> _Input for this task_:
· · · · · · ·

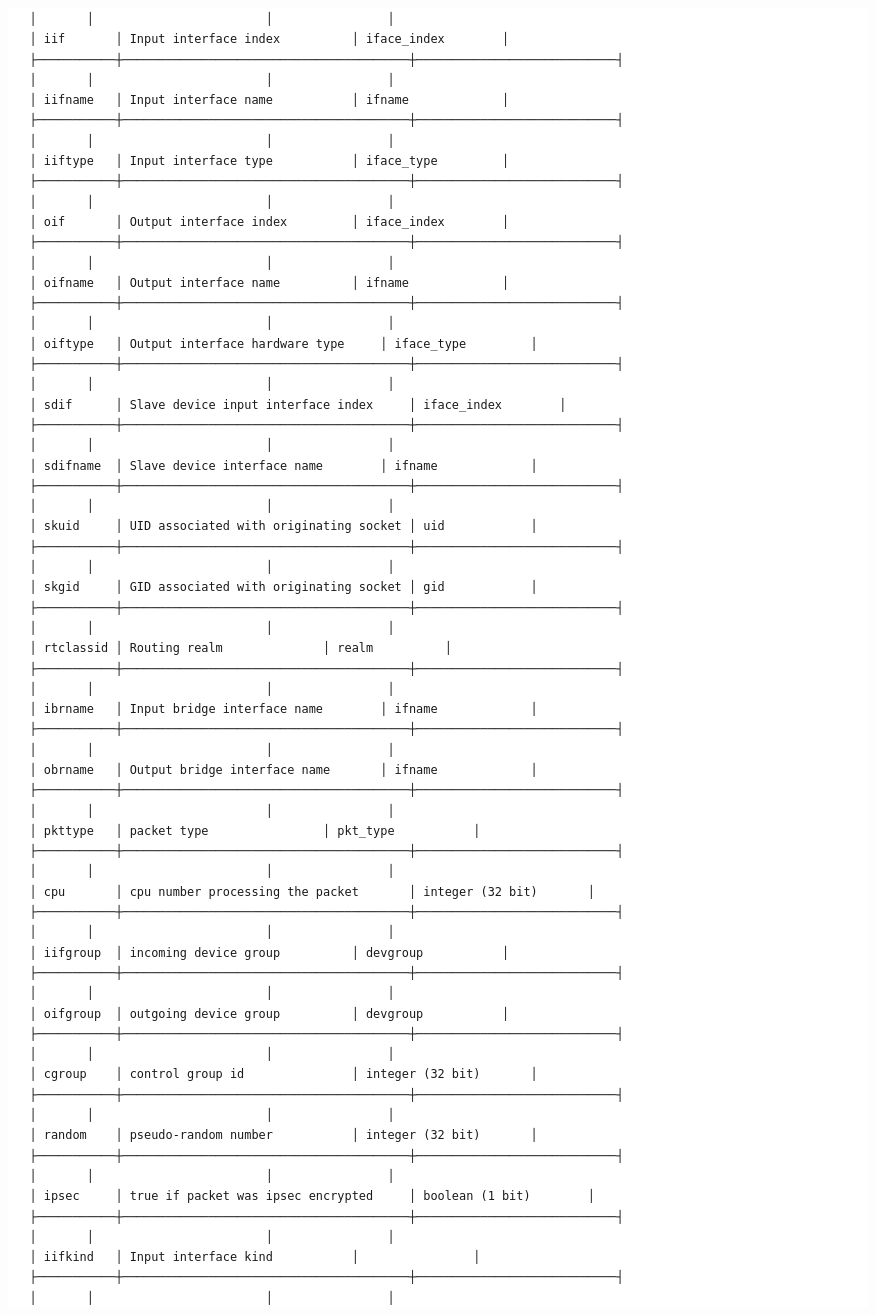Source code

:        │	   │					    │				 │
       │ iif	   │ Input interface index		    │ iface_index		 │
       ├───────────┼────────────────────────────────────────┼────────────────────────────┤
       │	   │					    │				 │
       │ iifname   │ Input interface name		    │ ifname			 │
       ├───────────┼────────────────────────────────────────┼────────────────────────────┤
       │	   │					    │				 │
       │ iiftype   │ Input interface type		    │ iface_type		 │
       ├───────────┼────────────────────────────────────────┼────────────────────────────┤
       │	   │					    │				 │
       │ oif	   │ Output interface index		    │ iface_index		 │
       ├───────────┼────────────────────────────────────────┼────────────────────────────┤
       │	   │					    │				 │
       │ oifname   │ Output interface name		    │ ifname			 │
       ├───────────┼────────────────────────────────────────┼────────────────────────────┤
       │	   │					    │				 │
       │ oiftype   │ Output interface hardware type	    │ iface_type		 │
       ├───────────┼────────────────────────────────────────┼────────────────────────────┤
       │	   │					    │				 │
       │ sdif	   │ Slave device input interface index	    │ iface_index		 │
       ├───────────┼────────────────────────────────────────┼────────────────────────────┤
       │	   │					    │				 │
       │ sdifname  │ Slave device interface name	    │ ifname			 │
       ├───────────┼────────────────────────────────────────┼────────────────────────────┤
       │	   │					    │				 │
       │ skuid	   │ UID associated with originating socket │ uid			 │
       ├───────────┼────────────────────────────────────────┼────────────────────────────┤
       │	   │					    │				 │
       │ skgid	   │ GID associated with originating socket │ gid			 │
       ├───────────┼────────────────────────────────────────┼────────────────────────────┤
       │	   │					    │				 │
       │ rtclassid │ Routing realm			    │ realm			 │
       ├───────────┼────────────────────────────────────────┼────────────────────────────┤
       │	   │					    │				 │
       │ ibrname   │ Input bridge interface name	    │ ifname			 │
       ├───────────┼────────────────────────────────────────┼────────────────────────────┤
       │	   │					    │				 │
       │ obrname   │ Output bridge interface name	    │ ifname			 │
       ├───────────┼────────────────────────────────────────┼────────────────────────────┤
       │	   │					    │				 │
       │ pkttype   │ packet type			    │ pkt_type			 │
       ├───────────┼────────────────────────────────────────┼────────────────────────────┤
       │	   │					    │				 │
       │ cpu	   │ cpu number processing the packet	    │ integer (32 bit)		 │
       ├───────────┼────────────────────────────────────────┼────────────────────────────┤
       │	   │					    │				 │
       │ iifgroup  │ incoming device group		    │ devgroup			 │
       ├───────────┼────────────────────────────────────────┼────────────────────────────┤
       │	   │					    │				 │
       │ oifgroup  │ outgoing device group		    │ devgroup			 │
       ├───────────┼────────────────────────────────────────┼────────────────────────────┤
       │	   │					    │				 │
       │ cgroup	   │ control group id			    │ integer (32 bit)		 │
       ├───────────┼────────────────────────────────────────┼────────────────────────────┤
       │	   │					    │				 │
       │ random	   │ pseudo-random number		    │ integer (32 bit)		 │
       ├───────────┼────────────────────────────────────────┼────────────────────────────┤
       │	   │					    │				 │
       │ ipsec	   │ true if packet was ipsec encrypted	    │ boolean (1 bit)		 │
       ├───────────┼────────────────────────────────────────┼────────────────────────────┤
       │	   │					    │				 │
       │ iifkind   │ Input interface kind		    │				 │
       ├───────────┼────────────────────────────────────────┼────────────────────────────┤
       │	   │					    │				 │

· · · · · · ·

> _Aim of the exercise_:
State how many lines of the records above contain the string "Slave", with case taken into account, and give only that number.

> _Solution for this task_:
2